(DATA begins)

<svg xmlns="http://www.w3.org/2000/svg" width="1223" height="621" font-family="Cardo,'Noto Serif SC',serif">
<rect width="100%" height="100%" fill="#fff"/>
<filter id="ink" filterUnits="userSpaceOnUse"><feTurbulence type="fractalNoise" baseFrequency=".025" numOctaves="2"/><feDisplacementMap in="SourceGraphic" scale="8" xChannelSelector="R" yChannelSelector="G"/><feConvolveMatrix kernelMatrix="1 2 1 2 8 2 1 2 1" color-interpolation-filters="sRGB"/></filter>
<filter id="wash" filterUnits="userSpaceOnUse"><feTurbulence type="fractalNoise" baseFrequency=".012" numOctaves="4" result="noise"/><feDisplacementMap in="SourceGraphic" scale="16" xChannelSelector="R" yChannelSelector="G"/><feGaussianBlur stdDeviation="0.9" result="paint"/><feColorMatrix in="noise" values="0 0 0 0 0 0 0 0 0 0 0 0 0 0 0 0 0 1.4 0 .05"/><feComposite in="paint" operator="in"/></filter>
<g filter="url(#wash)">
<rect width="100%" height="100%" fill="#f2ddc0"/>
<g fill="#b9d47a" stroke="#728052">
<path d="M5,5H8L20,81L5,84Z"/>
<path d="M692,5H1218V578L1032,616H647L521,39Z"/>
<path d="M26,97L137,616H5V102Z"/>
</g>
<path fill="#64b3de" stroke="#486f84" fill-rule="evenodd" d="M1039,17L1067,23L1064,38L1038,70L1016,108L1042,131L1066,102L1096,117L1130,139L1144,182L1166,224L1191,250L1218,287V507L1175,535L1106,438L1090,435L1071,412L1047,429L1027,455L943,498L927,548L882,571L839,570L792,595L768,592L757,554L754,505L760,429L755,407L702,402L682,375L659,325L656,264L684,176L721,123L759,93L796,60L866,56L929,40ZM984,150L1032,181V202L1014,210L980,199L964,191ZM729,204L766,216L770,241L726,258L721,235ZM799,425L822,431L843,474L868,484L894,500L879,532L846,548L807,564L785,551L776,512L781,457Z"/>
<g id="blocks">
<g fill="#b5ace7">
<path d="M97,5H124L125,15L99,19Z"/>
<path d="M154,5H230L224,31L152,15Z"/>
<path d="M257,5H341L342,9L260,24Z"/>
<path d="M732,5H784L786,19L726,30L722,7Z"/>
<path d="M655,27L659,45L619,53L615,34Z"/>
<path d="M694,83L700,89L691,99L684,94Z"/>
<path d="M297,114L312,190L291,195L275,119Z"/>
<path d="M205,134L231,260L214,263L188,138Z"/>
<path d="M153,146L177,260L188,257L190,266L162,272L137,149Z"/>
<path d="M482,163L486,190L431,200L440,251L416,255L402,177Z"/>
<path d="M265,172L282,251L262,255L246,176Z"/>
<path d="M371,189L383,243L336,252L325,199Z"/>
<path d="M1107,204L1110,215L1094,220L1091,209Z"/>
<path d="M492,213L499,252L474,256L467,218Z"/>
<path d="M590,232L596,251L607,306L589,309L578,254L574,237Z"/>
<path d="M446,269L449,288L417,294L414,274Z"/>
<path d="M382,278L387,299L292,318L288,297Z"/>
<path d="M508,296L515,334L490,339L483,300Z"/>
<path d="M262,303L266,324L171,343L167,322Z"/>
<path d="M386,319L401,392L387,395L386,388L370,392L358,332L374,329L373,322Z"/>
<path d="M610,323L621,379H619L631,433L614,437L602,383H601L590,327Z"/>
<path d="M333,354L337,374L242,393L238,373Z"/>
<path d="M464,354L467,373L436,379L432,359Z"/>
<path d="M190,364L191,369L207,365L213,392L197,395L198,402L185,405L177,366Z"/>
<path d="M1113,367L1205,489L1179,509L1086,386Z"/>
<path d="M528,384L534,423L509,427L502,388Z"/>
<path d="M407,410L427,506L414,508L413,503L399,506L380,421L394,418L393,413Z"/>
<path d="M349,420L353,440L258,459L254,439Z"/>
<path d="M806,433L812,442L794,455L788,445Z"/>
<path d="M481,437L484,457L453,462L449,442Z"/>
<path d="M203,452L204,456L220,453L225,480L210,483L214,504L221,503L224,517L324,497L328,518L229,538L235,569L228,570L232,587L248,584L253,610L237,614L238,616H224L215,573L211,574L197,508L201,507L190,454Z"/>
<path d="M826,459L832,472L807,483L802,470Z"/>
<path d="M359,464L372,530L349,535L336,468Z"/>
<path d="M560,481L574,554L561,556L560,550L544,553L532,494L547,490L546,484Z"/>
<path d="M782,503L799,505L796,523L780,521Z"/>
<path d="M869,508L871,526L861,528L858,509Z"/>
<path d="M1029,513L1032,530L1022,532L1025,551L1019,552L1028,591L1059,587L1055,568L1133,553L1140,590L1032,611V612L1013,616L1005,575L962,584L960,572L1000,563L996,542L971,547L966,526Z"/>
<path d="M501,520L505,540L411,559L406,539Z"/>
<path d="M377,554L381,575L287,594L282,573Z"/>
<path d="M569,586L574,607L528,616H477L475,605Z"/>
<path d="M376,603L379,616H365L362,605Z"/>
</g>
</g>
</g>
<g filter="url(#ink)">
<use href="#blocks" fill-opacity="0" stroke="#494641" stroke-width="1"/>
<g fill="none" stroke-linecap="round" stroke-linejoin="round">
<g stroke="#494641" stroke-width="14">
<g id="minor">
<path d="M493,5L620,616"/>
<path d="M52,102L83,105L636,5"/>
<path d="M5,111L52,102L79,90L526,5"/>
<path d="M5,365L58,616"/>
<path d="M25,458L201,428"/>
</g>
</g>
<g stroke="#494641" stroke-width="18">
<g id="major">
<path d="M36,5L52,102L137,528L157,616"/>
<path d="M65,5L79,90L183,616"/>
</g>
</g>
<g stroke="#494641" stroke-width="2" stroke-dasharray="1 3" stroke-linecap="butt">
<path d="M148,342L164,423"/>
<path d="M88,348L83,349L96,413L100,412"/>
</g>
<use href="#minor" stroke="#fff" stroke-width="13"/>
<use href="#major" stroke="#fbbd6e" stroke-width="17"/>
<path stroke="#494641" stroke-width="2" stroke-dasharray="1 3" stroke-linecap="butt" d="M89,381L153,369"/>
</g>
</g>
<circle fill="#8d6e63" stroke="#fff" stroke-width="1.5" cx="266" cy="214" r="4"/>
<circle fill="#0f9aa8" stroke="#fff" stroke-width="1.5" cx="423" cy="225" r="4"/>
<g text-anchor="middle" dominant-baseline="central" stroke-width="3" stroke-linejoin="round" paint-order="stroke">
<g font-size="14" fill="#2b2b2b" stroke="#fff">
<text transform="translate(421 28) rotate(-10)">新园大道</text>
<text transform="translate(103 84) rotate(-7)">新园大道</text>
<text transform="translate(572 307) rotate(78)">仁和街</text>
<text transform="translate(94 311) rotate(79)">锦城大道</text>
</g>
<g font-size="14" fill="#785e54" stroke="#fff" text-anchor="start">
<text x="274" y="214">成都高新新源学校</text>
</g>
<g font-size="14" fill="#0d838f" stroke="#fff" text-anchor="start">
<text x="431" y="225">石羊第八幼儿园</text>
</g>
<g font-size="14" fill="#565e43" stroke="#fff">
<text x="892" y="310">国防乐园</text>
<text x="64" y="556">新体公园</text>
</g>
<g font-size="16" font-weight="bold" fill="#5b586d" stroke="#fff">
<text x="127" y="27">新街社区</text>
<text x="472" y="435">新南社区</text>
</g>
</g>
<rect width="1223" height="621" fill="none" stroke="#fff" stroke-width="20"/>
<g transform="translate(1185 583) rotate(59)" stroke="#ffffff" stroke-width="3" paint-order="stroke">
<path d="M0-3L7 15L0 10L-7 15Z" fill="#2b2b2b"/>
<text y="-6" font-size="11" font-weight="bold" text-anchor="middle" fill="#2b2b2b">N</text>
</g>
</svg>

(DATA ends)

[WHAT YOU HAVE TO DO]
Copy the data above. Keep each line exact.

[SOLUTION]
<svg xmlns="http://www.w3.org/2000/svg" width="1223" height="621" font-family="Cardo,'Noto Serif SC',serif">
<rect width="100%" height="100%" fill="#fff"/>
<filter id="ink" filterUnits="userSpaceOnUse"><feTurbulence type="fractalNoise" baseFrequency=".025" numOctaves="2"/><feDisplacementMap in="SourceGraphic" scale="8" xChannelSelector="R" yChannelSelector="G"/><feConvolveMatrix kernelMatrix="1 2 1 2 8 2 1 2 1" color-interpolation-filters="sRGB"/></filter>
<filter id="wash" filterUnits="userSpaceOnUse"><feTurbulence type="fractalNoise" baseFrequency=".012" numOctaves="4" result="noise"/><feDisplacementMap in="SourceGraphic" scale="16" xChannelSelector="R" yChannelSelector="G"/><feGaussianBlur stdDeviation="0.9" result="paint"/><feColorMatrix in="noise" values="0 0 0 0 0 0 0 0 0 0 0 0 0 0 0 0 0 1.4 0 .05"/><feComposite in="paint" operator="in"/></filter>
<g filter="url(#wash)">
<rect width="100%" height="100%" fill="#f2ddc0"/>
<g fill="#b9d47a" stroke="#728052">
<path d="M5,5H8L20,81L5,84Z"/>
<path d="M692,5H1218V578L1032,616H647L521,39Z"/>
<path d="M26,97L137,616H5V102Z"/>
</g>
<path fill="#64b3de" stroke="#486f84" fill-rule="evenodd" d="M1039,17L1067,23L1064,38L1038,70L1016,108L1042,131L1066,102L1096,117L1130,139L1144,182L1166,224L1191,250L1218,287V507L1175,535L1106,438L1090,435L1071,412L1047,429L1027,455L943,498L927,548L882,571L839,570L792,595L768,592L757,554L754,505L760,429L755,407L702,402L682,375L659,325L656,264L684,176L721,123L759,93L796,60L866,56L929,40ZM984,150L1032,181V202L1014,210L980,199L964,191ZM729,204L766,216L770,241L726,258L721,235ZM799,425L822,431L843,474L868,484L894,500L879,532L846,548L807,564L785,551L776,512L781,457Z"/>
<g id="blocks">
<g fill="#b5ace7">
<path d="M97,5H124L125,15L99,19Z"/>
<path d="M154,5H230L224,31L152,15Z"/>
<path d="M257,5H341L342,9L260,24Z"/>
<path d="M732,5H784L786,19L726,30L722,7Z"/>
<path d="M655,27L659,45L619,53L615,34Z"/>
<path d="M694,83L700,89L691,99L684,94Z"/>
<path d="M297,114L312,190L291,195L275,119Z"/>
<path d="M205,134L231,260L214,263L188,138Z"/>
<path d="M153,146L177,260L188,257L190,266L162,272L137,149Z"/>
<path d="M482,163L486,190L431,200L440,251L416,255L402,177Z"/>
<path d="M265,172L282,251L262,255L246,176Z"/>
<path d="M371,189L383,243L336,252L325,199Z"/>
<path d="M1107,204L1110,215L1094,220L1091,209Z"/>
<path d="M492,213L499,252L474,256L467,218Z"/>
<path d="M590,232L596,251L607,306L589,309L578,254L574,237Z"/>
<path d="M446,269L449,288L417,294L414,274Z"/>
<path d="M382,278L387,299L292,318L288,297Z"/>
<path d="M508,296L515,334L490,339L483,300Z"/>
<path d="M262,303L266,324L171,343L167,322Z"/>
<path d="M386,319L401,392L387,395L386,388L370,392L358,332L374,329L373,322Z"/>
<path d="M610,323L621,379H619L631,433L614,437L602,383H601L590,327Z"/>
<path d="M333,354L337,374L242,393L238,373Z"/>
<path d="M464,354L467,373L436,379L432,359Z"/>
<path d="M190,364L191,369L207,365L213,392L197,395L198,402L185,405L177,366Z"/>
<path d="M1113,367L1205,489L1179,509L1086,386Z"/>
<path d="M528,384L534,423L509,427L502,388Z"/>
<path d="M407,410L427,506L414,508L413,503L399,506L380,421L394,418L393,413Z"/>
<path d="M349,420L353,440L258,459L254,439Z"/>
<path d="M806,433L812,442L794,455L788,445Z"/>
<path d="M481,437L484,457L453,462L449,442Z"/>
<path d="M203,452L204,456L220,453L225,480L210,483L214,504L221,503L224,517L324,497L328,518L229,538L235,569L228,570L232,587L248,584L253,610L237,614L238,616H224L215,573L211,574L197,508L201,507L190,454Z"/>
<path d="M826,459L832,472L807,483L802,470Z"/>
<path d="M359,464L372,530L349,535L336,468Z"/>
<path d="M560,481L574,554L561,556L560,550L544,553L532,494L547,490L546,484Z"/>
<path d="M782,503L799,505L796,523L780,521Z"/>
<path d="M869,508L871,526L861,528L858,509Z"/>
<path d="M1029,513L1032,530L1022,532L1025,551L1019,552L1028,591L1059,587L1055,568L1133,553L1140,590L1032,611V612L1013,616L1005,575L962,584L960,572L1000,563L996,542L971,547L966,526Z"/>
<path d="M501,520L505,540L411,559L406,539Z"/>
<path d="M377,554L381,575L287,594L282,573Z"/>
<path d="M569,586L574,607L528,616H477L475,605Z"/>
<path d="M376,603L379,616H365L362,605Z"/>
</g>
</g>
</g>
<g filter="url(#ink)">
<use href="#blocks" fill-opacity="0" stroke="#494641" stroke-width="1"/>
<g fill="none" stroke-linecap="round" stroke-linejoin="round">
<g stroke="#494641" stroke-width="14">
<g id="minor">
<path d="M493,5L620,616"/>
<path d="M52,102L83,105L636,5"/>
<path d="M5,111L52,102L79,90L526,5"/>
<path d="M5,365L58,616"/>
<path d="M25,458L201,428"/>
</g>
</g>
<g stroke="#494641" stroke-width="18">
<g id="major">
<path d="M36,5L52,102L137,528L157,616"/>
<path d="M65,5L79,90L183,616"/>
</g>
</g>
<g stroke="#494641" stroke-width="2" stroke-dasharray="1 3" stroke-linecap="butt">
<path d="M148,342L164,423"/>
<path d="M88,348L83,349L96,413L100,412"/>
</g>
<use href="#minor" stroke="#fff" stroke-width="13"/>
<use href="#major" stroke="#fbbd6e" stroke-width="17"/>
<path stroke="#494641" stroke-width="2" stroke-dasharray="1 3" stroke-linecap="butt" d="M89,381L153,369"/>
</g>
</g>
<circle fill="#8d6e63" stroke="#fff" stroke-width="1.5" cx="266" cy="214" r="4"/>
<circle fill="#0f9aa8" stroke="#fff" stroke-width="1.5" cx="423" cy="225" r="4"/>
<g text-anchor="middle" dominant-baseline="central" stroke-width="3" stroke-linejoin="round" paint-order="stroke">
<g font-size="14" fill="#2b2b2b" stroke="#fff">
<text transform="translate(421 28) rotate(-10)">新园大道</text>
<text transform="translate(103 84) rotate(-7)">新园大道</text>
<text transform="translate(572 307) rotate(78)">仁和街</text>
<text transform="translate(94 311) rotate(79)">锦城大道</text>
</g>
<g font-size="14" fill="#785e54" stroke="#fff" text-anchor="start">
<text x="274" y="214">成都高新新源学校</text>
</g>
<g font-size="14" fill="#0d838f" stroke="#fff" text-anchor="start">
<text x="431" y="225">石羊第八幼儿园</text>
</g>
<g font-size="14" fill="#565e43" stroke="#fff">
<text x="892" y="310">国防乐园</text>
<text x="64" y="556">新体公园</text>
</g>
<g font-size="16" font-weight="bold" fill="#5b586d" stroke="#fff">
<text x="127" y="27">新街社区</text>
<text x="472" y="435">新南社区</text>
</g>
</g>
<rect width="1223" height="621" fill="none" stroke="#fff" stroke-width="20"/>
<g transform="translate(1185 583) rotate(59)" stroke="#ffffff" stroke-width="3" paint-order="stroke">
<path d="M0-3L7 15L0 10L-7 15Z" fill="#2b2b2b"/>
<text y="-6" font-size="11" font-weight="bold" text-anchor="middle" fill="#2b2b2b">N</text>
</g>
</svg>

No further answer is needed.